Supplied data Start Marker

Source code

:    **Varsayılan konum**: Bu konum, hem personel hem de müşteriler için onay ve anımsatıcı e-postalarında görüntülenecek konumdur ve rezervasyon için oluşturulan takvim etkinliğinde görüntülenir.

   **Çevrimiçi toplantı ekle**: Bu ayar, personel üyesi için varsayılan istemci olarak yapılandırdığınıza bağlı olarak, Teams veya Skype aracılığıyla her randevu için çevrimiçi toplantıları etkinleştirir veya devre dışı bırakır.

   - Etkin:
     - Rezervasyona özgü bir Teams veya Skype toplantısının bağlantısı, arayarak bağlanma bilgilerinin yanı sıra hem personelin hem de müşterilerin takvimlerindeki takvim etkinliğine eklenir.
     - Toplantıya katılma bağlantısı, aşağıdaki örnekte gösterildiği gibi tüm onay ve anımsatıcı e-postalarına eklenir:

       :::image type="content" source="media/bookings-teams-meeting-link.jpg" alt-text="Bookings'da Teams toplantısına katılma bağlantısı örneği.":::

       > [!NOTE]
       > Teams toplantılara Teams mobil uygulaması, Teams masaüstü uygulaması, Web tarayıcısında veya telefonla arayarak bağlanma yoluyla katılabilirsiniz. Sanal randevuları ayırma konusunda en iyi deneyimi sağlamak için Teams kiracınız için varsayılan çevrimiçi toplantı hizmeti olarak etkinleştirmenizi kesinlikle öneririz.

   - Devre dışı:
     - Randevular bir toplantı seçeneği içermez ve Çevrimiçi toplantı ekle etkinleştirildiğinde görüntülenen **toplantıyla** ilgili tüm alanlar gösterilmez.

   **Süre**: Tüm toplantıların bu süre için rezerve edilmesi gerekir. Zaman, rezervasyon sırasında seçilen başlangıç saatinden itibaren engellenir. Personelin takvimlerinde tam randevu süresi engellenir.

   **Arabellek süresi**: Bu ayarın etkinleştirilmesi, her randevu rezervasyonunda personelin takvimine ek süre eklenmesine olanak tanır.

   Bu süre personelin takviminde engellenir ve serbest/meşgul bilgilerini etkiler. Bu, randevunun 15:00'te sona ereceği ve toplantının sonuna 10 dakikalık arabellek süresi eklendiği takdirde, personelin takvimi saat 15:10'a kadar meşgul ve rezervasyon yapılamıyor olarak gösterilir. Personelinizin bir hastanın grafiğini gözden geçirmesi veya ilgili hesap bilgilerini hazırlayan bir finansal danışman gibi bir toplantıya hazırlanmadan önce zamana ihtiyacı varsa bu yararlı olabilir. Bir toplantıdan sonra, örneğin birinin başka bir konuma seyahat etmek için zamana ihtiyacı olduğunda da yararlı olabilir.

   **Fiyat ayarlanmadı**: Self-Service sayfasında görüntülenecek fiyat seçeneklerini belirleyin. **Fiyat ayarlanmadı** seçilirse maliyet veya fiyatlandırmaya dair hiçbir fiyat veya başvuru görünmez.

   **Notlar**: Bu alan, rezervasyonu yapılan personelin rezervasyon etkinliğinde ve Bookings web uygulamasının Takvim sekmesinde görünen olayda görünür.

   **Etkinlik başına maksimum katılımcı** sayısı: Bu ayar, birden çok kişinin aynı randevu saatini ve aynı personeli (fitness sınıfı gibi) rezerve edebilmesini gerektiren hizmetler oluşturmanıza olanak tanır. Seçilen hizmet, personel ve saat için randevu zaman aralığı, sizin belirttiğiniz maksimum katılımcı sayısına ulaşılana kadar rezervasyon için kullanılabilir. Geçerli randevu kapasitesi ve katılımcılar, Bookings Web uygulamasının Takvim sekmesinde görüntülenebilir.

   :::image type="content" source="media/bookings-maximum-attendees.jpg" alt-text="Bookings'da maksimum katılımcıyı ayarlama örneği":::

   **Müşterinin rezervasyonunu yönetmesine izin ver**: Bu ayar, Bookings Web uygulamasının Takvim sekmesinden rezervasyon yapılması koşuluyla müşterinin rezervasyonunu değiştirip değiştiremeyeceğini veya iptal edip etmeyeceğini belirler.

Supplied data End Marker

### Prompt
Put every line of the material into a JSON list of strings, one string per line, and leave out the blank lines.

### Answer
[
  "Source code",
  ":    **Varsayılan konum**: Bu konum, hem personel hem de müşteriler için onay ve anımsatıcı e-postalarında görüntülenecek konumdur ve rezervasyon için oluşturulan takvim etkinliğinde görüntülenir.",
  "   **Çevrimiçi toplantı ekle**: Bu ayar, personel üyesi için varsayılan istemci olarak yapılandırdığınıza bağlı olarak, Teams veya Skype aracılığıyla her randevu için çevrimiçi toplantıları etkinleştirir veya devre dışı bırakır.",
  "   - Etkin:",
  "     - Rezervasyona özgü bir Teams veya Skype toplantısının bağlantısı, arayarak bağlanma bilgilerinin yanı sıra hem personelin hem de müşterilerin takvimlerindeki takvim etkinliğine eklenir.",
  "     - Toplantıya katılma bağlantısı, aşağıdaki örnekte gösterildiği gibi tüm onay ve anımsatıcı e-postalarına eklenir:",
  "       :::image type=\"content\" source=\"media/bookings-teams-meeting-link.jpg\" alt-text=\"Bookings'da Teams toplantısına katılma bağlantısı örneği.\":::",
  "       > [!NOTE]",
  "       > Teams toplantılara Teams mobil uygulaması, Teams masaüstü uygulaması, Web tarayıcısında veya telefonla arayarak bağlanma yoluyla katılabilirsiniz. Sanal randevuları ayırma konusunda en iyi deneyimi sağlamak için Teams kiracınız için varsayılan çevrimiçi toplantı hizmeti olarak etkinleştirmenizi kesinlikle öneririz.",
  "   - Devre dışı:",
  "     - Randevular bir toplantı seçeneği içermez ve Çevrimiçi toplantı ekle etkinleştirildiğinde görüntülenen **toplantıyla** ilgili tüm alanlar gösterilmez.",
  "   **Süre**: Tüm toplantıların bu süre için rezerve edilmesi gerekir. Zaman, rezervasyon sırasında seçilen başlangıç saatinden itibaren engellenir. Personelin takvimlerinde tam randevu süresi engellenir.",
  "   **Arabellek süresi**: Bu ayarın etkinleştirilmesi, her randevu rezervasyonunda personelin takvimine ek süre eklenmesine olanak tanır.",
  "   Bu süre personelin takviminde engellenir ve serbest/meşgul bilgilerini etkiler. Bu, randevunun 15:00'te sona ereceği ve toplantının sonuna 10 dakikalık arabellek süresi eklendiği takdirde, personelin takvimi saat 15:10'a kadar meşgul ve rezervasyon yapılamıyor olarak gösterilir. Personelinizin bir hastanın grafiğini gözden geçirmesi veya ilgili hesap bilgilerini hazırlayan bir finansal danışman gibi bir toplantıya hazırlanmadan önce zamana ihtiyacı varsa bu yararlı olabilir. Bir toplantıdan sonra, örneğin birinin başka bir konuma seyahat etmek için zamana ihtiyacı olduğunda da yararlı olabilir.",
  "   **Fiyat ayarlanmadı**: Self-Service sayfasında görüntülenecek fiyat seçeneklerini belirleyin. **Fiyat ayarlanmadı** seçilirse maliyet veya fiyatlandırmaya dair hiçbir fiyat veya başvuru görünmez.",
  "   **Notlar**: Bu alan, rezervasyonu yapılan personelin rezervasyon etkinliğinde ve Bookings web uygulamasının Takvim sekmesinde görünen olayda görünür.",
  "   **Etkinlik başına maksimum katılımcı** sayısı: Bu ayar, birden çok kişinin aynı randevu saatini ve aynı personeli (fitness sınıfı gibi) rezerve edebilmesini gerektiren hizmetler oluşturmanıza olanak tanır. Seçilen hizmet, personel ve saat için randevu zaman aralığı, sizin belirttiğiniz maksimum katılımcı sayısına ulaşılana kadar rezervasyon için kullanılabilir. Geçerli randevu kapasitesi ve katılımcılar, Bookings Web uygulamasının Takvim sekmesinde görüntülenebilir.",
  "   :::image type=\"content\" source=\"media/bookings-maximum-attendees.jpg\" alt-text=\"Bookings'da maksimum katılımcıyı ayarlama örneği\":::",
  "   **Müşterinin rezervasyonunu yönetmesine izin ver**: Bu ayar, Bookings Web uygulamasının Takvim sekmesinden rezervasyon yapılması koşuluyla müşterinin rezervasyonunu değiştirip değiştiremeyeceğini veya iptal edip etmeyeceğini belirler."
]